## [MATERIAL SHOWN]
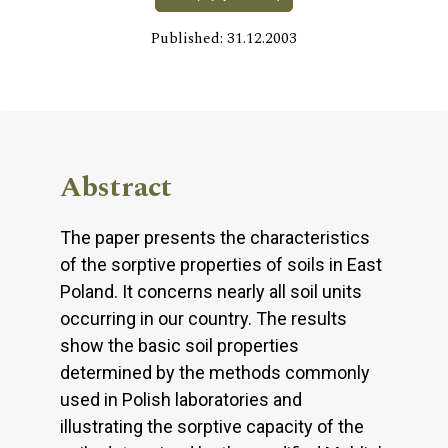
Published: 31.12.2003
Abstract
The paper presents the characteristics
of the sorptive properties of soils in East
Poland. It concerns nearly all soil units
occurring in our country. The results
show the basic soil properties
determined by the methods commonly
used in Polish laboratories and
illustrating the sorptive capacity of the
* * *
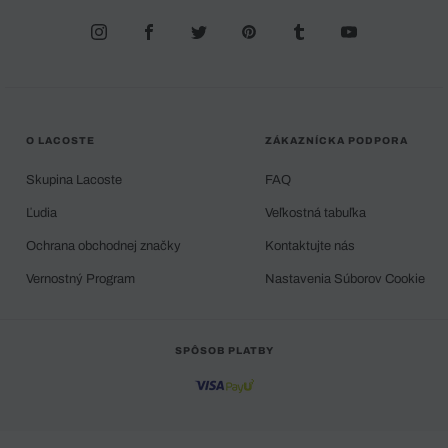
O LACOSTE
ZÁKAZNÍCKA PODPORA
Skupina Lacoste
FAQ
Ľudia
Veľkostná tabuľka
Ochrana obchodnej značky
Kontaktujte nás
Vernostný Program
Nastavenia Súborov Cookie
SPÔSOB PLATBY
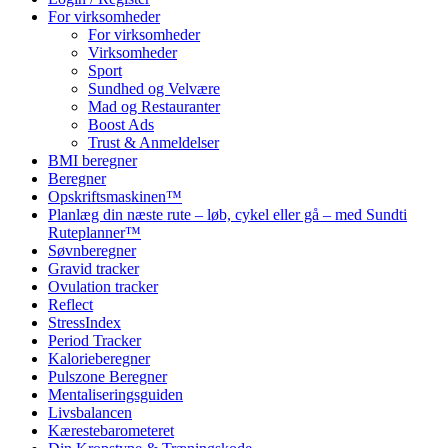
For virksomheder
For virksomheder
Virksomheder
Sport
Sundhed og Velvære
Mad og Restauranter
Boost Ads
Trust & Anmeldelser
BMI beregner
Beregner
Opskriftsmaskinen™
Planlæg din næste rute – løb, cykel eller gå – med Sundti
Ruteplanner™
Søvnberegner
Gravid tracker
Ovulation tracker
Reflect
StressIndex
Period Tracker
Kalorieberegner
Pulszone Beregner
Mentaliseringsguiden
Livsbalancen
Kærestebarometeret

## [JOB]
Update the stretch of the material above from the line containing "Published: 31.12.2003" through the line containing "illustrating the sorptive capacity of the", replacing "laboratories" with "research facilities" and leaving all else unchanged. Give only those lines.

## [ANSWER FOR THE TASK]
Published: 31.12.2003
Abstract
The paper presents the characteristics
of the sorptive properties of soils in East
Poland. It concerns nearly all soil units
occurring in our country. The results
show the basic soil properties
determined by the methods commonly
used in Polish research facilities and
illustrating the sorptive capacity of the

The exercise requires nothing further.